Exercise prompt
Gather every line below that contains the string "Polityka". Treat case as significant.

Records for this task
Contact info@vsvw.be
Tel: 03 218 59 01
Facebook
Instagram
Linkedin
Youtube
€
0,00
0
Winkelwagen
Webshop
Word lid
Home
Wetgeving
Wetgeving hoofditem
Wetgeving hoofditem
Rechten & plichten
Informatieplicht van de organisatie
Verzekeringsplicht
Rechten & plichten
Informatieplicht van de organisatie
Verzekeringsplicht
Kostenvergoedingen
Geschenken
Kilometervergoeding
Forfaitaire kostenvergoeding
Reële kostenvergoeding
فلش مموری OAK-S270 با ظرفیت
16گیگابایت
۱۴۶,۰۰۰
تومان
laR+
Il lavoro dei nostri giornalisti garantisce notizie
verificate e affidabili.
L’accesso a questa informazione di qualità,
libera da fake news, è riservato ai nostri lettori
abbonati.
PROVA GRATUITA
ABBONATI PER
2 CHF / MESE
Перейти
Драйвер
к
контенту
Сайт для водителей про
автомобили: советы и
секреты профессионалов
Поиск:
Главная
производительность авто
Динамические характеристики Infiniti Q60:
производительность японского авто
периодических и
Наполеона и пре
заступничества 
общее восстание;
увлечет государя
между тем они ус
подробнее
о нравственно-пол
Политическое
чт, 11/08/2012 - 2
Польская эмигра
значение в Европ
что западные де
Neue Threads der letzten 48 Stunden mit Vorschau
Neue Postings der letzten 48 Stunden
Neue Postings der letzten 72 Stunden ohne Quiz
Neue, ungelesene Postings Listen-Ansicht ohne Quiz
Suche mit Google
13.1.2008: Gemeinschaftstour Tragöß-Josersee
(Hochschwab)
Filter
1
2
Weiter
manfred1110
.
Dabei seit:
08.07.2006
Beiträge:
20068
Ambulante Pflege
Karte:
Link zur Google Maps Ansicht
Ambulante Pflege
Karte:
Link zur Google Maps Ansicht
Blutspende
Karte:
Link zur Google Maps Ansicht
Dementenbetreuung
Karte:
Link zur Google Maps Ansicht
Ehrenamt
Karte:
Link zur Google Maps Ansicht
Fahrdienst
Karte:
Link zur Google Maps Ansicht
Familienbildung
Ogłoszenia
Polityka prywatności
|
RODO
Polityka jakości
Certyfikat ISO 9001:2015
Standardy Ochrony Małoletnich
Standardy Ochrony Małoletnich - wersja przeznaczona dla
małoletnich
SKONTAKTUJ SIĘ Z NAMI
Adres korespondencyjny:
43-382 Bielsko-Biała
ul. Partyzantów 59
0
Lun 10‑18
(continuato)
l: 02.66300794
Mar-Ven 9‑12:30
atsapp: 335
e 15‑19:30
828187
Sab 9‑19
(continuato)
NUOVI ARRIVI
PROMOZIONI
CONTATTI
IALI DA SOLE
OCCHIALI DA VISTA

--

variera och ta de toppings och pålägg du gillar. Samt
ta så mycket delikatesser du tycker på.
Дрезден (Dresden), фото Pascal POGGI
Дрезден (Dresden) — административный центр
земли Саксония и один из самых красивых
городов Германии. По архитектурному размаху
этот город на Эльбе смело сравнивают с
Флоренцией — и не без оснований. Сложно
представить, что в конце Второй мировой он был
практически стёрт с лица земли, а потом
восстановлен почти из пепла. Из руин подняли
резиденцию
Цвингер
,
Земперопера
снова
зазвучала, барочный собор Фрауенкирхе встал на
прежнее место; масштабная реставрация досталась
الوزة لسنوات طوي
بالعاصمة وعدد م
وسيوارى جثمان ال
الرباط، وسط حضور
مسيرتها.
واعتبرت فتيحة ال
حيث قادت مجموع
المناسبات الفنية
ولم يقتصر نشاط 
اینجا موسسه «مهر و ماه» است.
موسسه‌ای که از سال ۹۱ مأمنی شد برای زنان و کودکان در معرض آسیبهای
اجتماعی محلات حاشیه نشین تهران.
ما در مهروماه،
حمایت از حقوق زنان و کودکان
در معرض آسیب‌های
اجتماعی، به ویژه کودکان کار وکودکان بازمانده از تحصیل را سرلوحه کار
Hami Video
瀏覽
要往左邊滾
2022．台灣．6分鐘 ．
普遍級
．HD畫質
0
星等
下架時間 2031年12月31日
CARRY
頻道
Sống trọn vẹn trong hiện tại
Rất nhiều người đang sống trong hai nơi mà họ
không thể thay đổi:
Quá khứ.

---

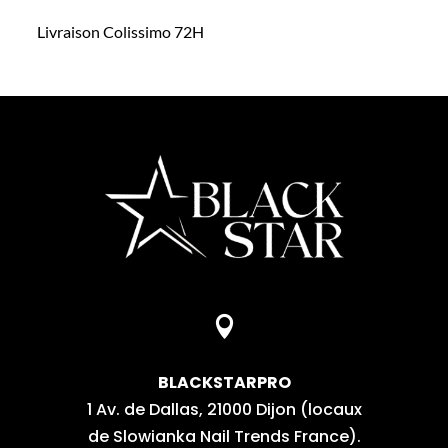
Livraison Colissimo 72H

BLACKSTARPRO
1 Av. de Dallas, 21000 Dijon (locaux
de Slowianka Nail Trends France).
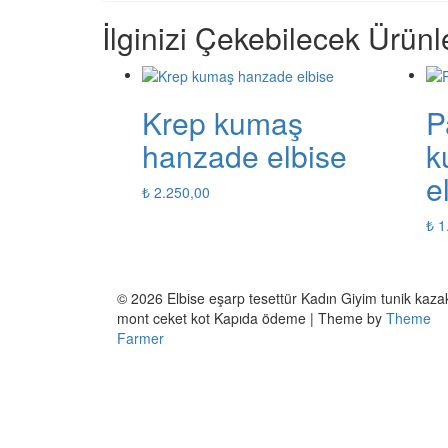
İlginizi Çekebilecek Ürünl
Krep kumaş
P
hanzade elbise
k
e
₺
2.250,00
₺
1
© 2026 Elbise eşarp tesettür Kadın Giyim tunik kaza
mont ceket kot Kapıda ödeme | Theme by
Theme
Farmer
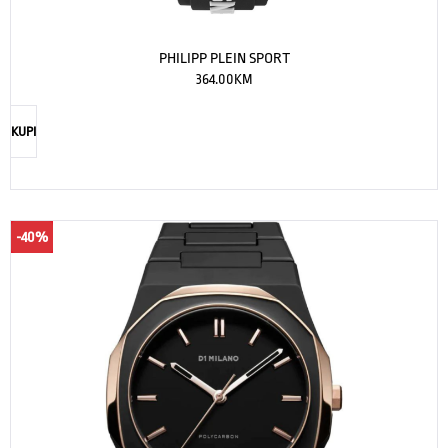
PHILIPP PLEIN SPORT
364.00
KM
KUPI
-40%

Task output
Polityka prywatności
Polityka jakości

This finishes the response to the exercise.